El mantel y los individuales: por lo general elementos excluyentes entre sí, los manteles e individuales de estos locales tienen una importante característica en común: son de goma. PVC, látex, lo que sea. Pero goma. Manchados, con los diseños gastados de tanto pasarles el paño húmedo por encima. Porque eso es lo más cerca que han estado, y estarán alguna vez, del agua. Claro, si para estar lavando hubieran comprado accesorios de género. Los motivos de los individuales –también variados en la misma mesa– son similares a los platos: muchas flores y líneas en tonos verde y café. En el caso de los manteles, también es común el clásico cuadrillé, de preferencia azul o rojo. El colmo de la elegancia es el escocés.

Para beber: junto con preguntar qué va a beber la dama, el mozo depositará sobre la mesa las clásicas cañas, esos vasos de vidrio grueso en los que nada cabe. Poco más grandes que dedales, siempre tienen los bordes picados y, detalle importante, están mojados. Por alguna extraña circunstancia, en estos locales los vasos se lavan, pero nunca –nunca, de verdad– se secan. En los locales más finos los vasos tienen algún relieve, por lo común un racimo de uvas o algún otro motivo frutal. El colmo de la fineza es el vidrio con un ligero tinte verde.
Si pide un trago, prepárese: tendrá que sacar torrejas de limón, naranja, pomelo o la fruta que el cocinero –si pregunta por el barman creerán que habla usted del superhéroe, no lo intente– haya encontrado, marrasquinos rojos y verdes, paraguas de papel y mucho más para lograr encontrar lo que pidió.
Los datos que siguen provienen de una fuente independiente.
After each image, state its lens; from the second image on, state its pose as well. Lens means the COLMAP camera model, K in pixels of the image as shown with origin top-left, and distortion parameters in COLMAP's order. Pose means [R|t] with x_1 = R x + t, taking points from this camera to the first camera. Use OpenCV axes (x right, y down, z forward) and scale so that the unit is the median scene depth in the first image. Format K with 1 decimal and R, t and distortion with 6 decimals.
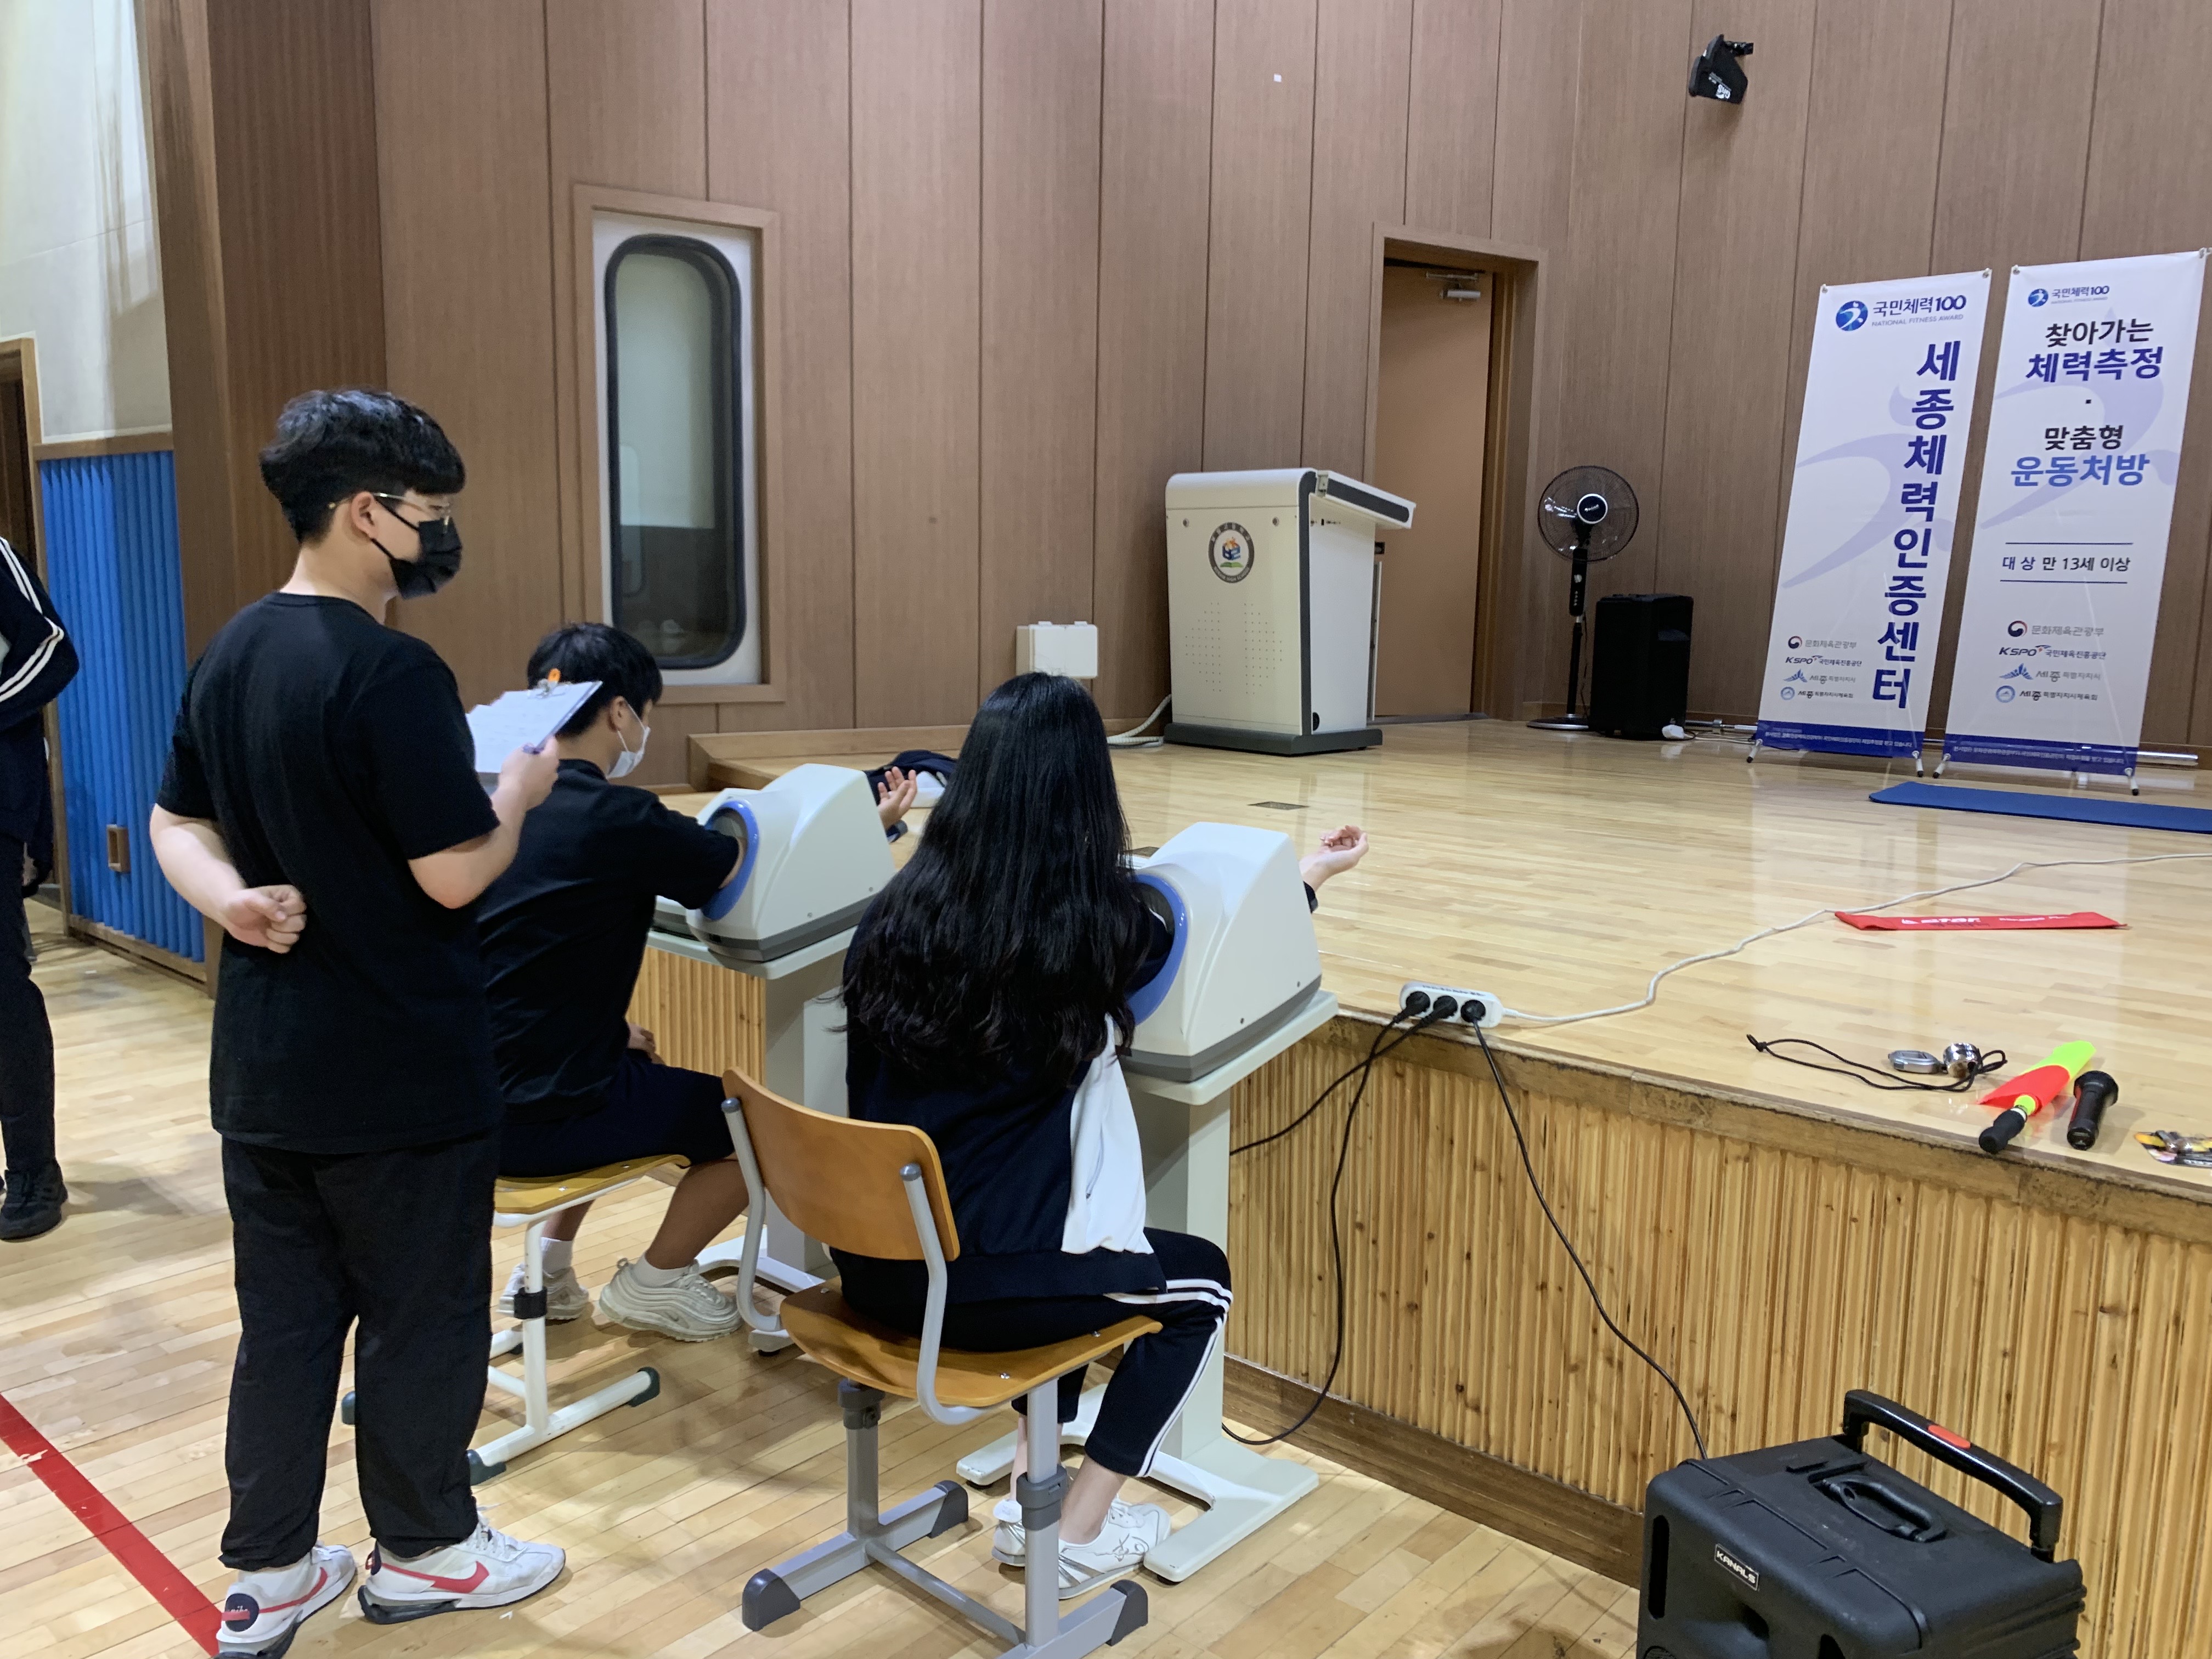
lens RADIAL K [[1681.8, 0, 1102.8], [0, 1681.8, 799.2], [0, 0, 1]] dist [0.041741, -0.035372]
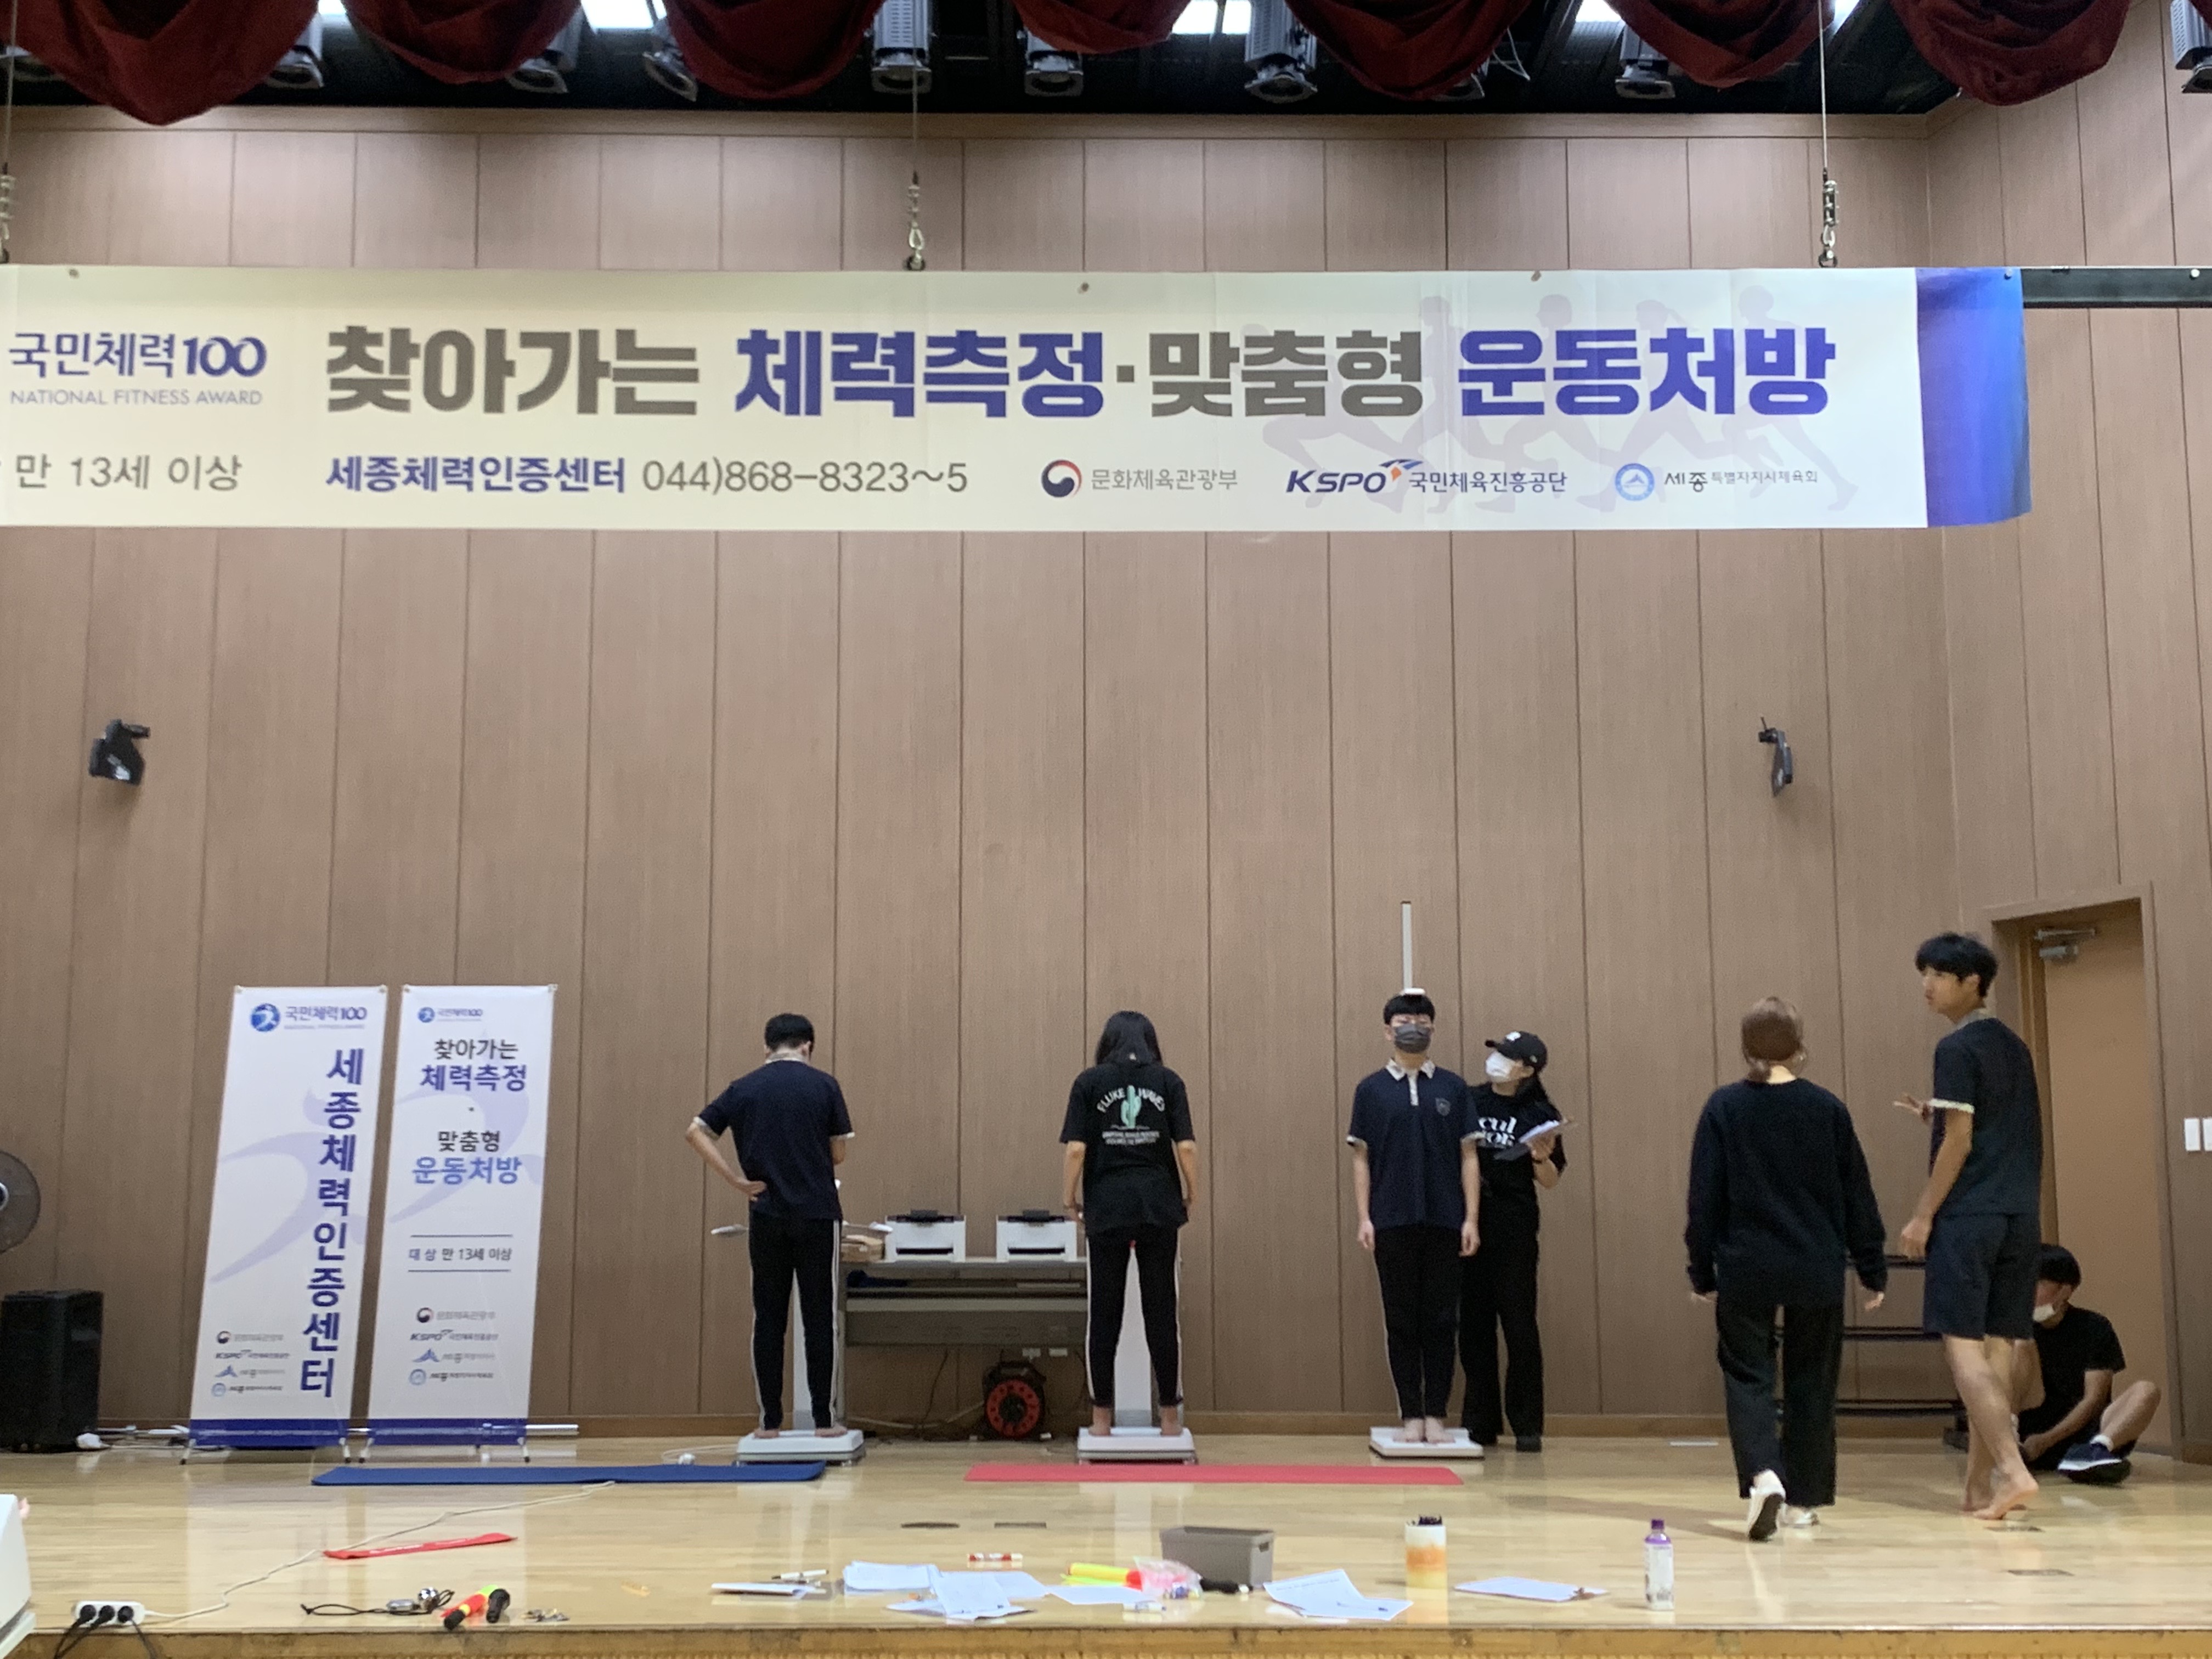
lens RADIAL K [[2722.1, 0, 1106.0], [0, 2722.1, 829.5], [0, 0, 1]] dist [0.034599, -0.017666]
pose [[0.734387, 0.077711, 0.674267, -0.334378], [0.105438, 0.968302, -0.226439, 0.038898], [-0.670491, 0.237388, 0.702914, -0.578481]]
Que por supuesto estará tibio y tendrá, sobre todo, mucha granadina.
Cuando pida hielo –tendrá que hacerlo, porque la bebida siempre viene natural– se lo traerán en un vaso de whisky, y a modo de pinzas vendrá una cuchara. Nostalgia pura.

Las servilletas: para el final, mi favorito. Las servilletas de estos locales –de papel, obviamente– son prácticamente impermeables. Es lo mismo que tratar de limpiarse con un trozo de Alusa Plas. Lo único que uno consigue es esparcir la mayonesa, palta o lo que sea que se quiere limpiar por el resto de la cara, para terminar más embetunado que una guagua comiendo sopa. Pero hay un paso más: el borde debe ser ondulado. No son grandes ondas, sino pequeñas ondulaciones que –creen los fabricantes, y los dueños de estos locales, y yo– les dan un toque especial. Una maravilla del diseño.
La guinda de la torta: cuando las servilletas antes descritas, en vez de estar dispuestas en el clásico servilletero de dos triángulos paralelos, van dentro de un cono de aluminio en la mitad de la mesa, formando a su vez otro cono al interior de éste. De esta manera, cuando se saca una servilleta todas las demás quedarán esparcidas por la mesa. Cuando eso pasa, no hay sombra de duda: estamos ante un verdadero local de culto.